Estas artes de manipulación son las aplicadas, asimismo, por quienes, con sus productos digitales, desean desplazar las capacidades humanas que todos conocemos y aplicamos en nuestras vidas. De ellas forma parte la imaginación; pero, ahora, el metaverso se ofrece como cómoda alternativa: ¿para qué crear un mundo imaginario mediante nuestra mente si, tras la elección de un avatar, podemos desplazarnos por las galerías y escenarios que el dueño del metaverso nos ofrece, aportando una abundancia de escenas que cubren las demandas de los más caprichosos sin más que emplear unas gafas de visión aumentada? Un metaverso que, idealmente, puede contener, durante el tiempo que deseemos, el recuerdo de la dura realidad amasada con las harinas de la hipoteca, el empleo precario, la lejana emancipación, la conciliación averiada o las desgracias familiares. Mejor huir, aun cuando sea durante un rato, que soportar las espinas de la rememoración. Mejor oxidar la facultad de imaginar e intercambiarla por esa nueva especie de soma que parece tomado de Aldous Huxley en Un mundo feliz.
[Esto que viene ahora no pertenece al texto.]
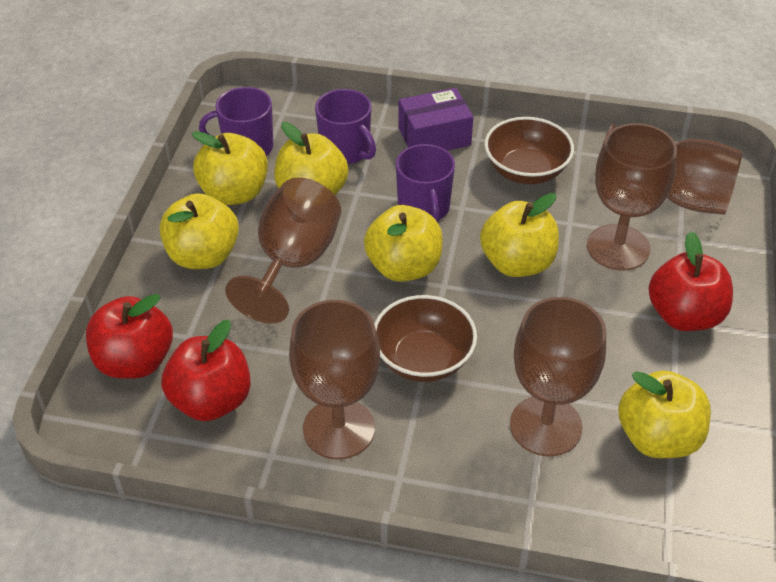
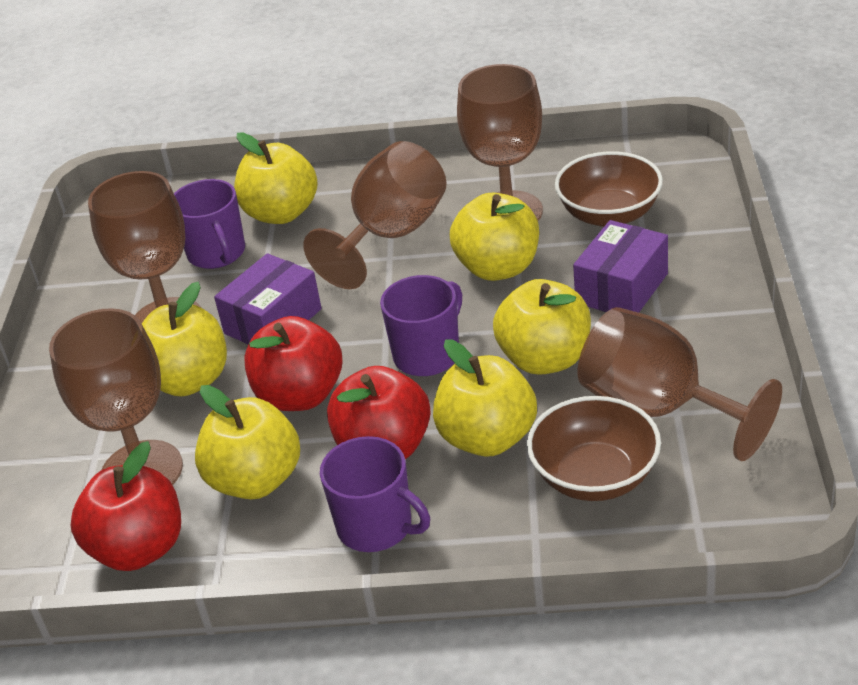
purple box: 1 -> 2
Tal parece como si el negocio de neutralizar algunos cimientos de lo que entendemos por ser humano, -capacidad crítica, imaginación, gestión de nuestras libertades individuales desde el respeto a los demás-, avanzara a marchas forzadas. Y, para ratificarlo, más allá de las urgencias económicas que están provocando vibraciones dolorosas en las empresas tecnológicas, nos es dado observar, mediante sucesivas entregas, ese nuevo producto de la inteligencia artificial, -la AI generativa-, que produce documentos y otros materiales a la medida de lo solicitado por el usuario. Todavía cometiendo errores y con escapes de lenguaje inapropiado, pero bajo la promesa de que pronto evitará que tengamos que bucear en nuestro cerebro cuando precisemos, por ejemplo, redactar un artículo como éste, -le aseguro que, de momento, no es el caso-, o construcciones literarias más complejas: otro mordisco al ejercicio de nuestra mente, a la oxigenación del lenguaje que utilizamos, a la búsqueda de la creatividad, a la comprensión por uno mismo de lo que le rodea y su explicación a otros seres humanos.
Manipulación de los juicios críticos, acostumbrarnos al lenguaje extremo y a los malos humores sociales para que éstos dispongan de nuevos activistas, ahuyentar la imaginación, disipar la propia realidad, desconectarnos de la creatividad… y sólo estamos al principio.